(Materials provided Opens)
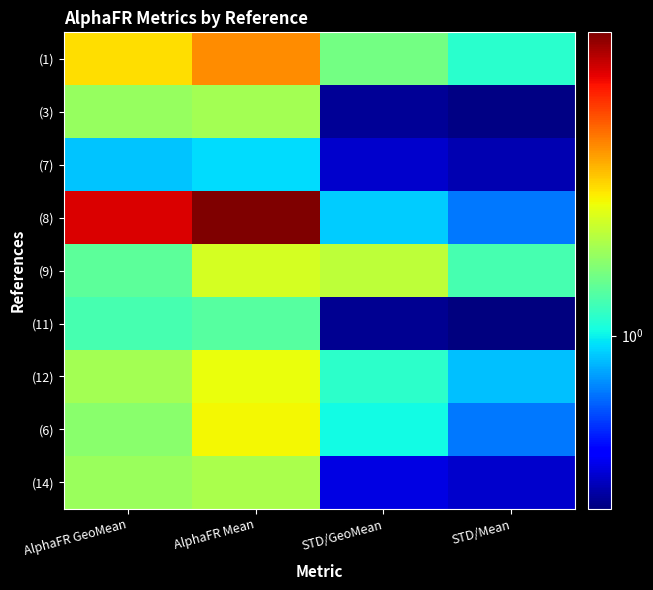

Which series has the largest total across all categories?

(8)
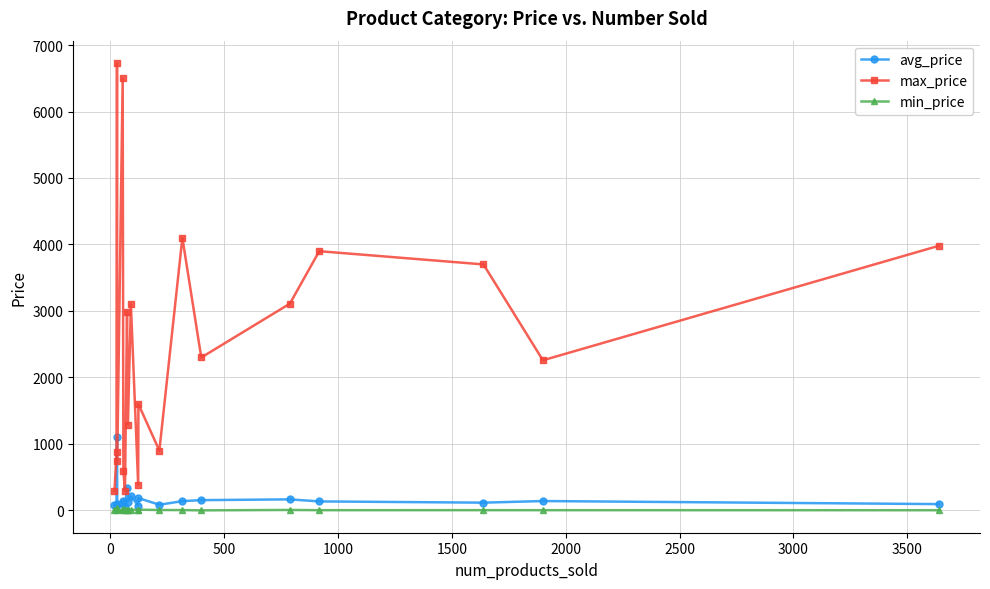

Which series has the widest spread of values?

max_price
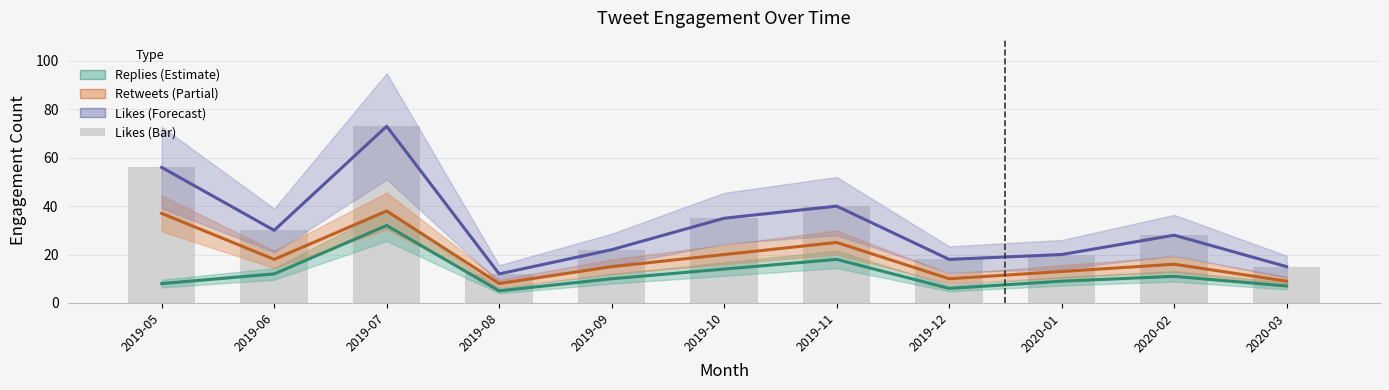

Is the value of replies_count at 2019-05 greater than the value of likes_count (line) at 2020-02?

No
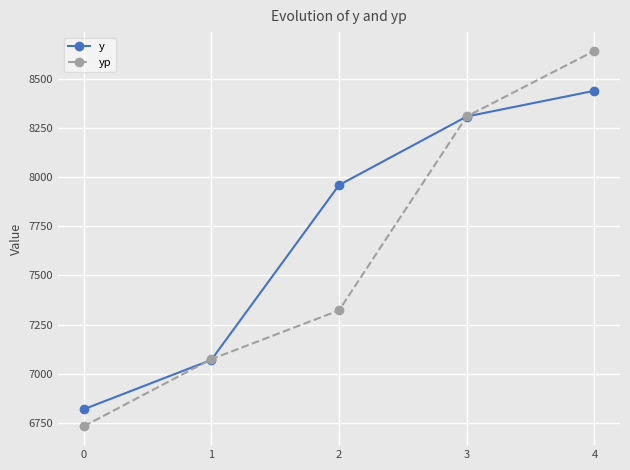

Reading left to right, what are all the values shown in this chart?

y: 0=6818.6	1=7070.0	2=7959.8	3=8308.9	4=8439.9
yp: 0=6731.9	1=7073.8	2=7322.1	3=8309.3	4=8642.8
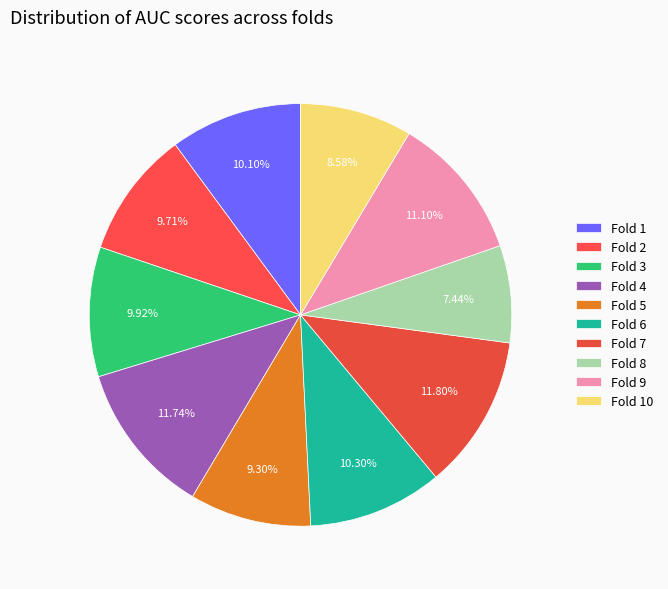

Which slice is the largest?

Fold 7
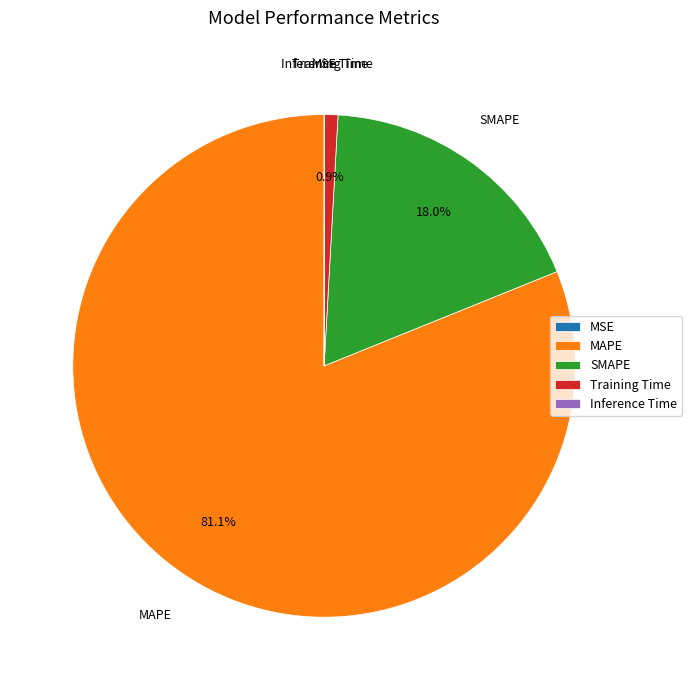

What portion of the pie excludes SMAPE?

82.0%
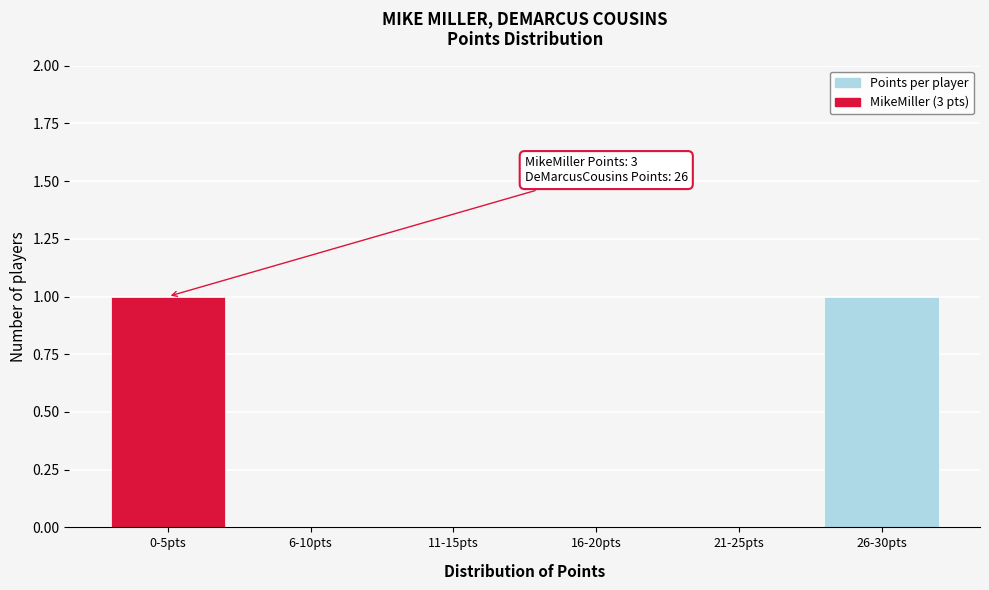

Reading right to left, list all the values displayed in this chart.

26-30pts=1	21-25pts=0	16-20pts=0	11-15pts=0	6-10pts=0	0-5pts=1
(Materials provided Closes)
### What you are asked to do
Which lines in the rows above contain the string "Reading"? Pull out each one, treating uppercase and lowercase as different.

### Solution
Reading left to right, what are all the values shown in this chart?
Reading right to left, list all the values displayed in this chart.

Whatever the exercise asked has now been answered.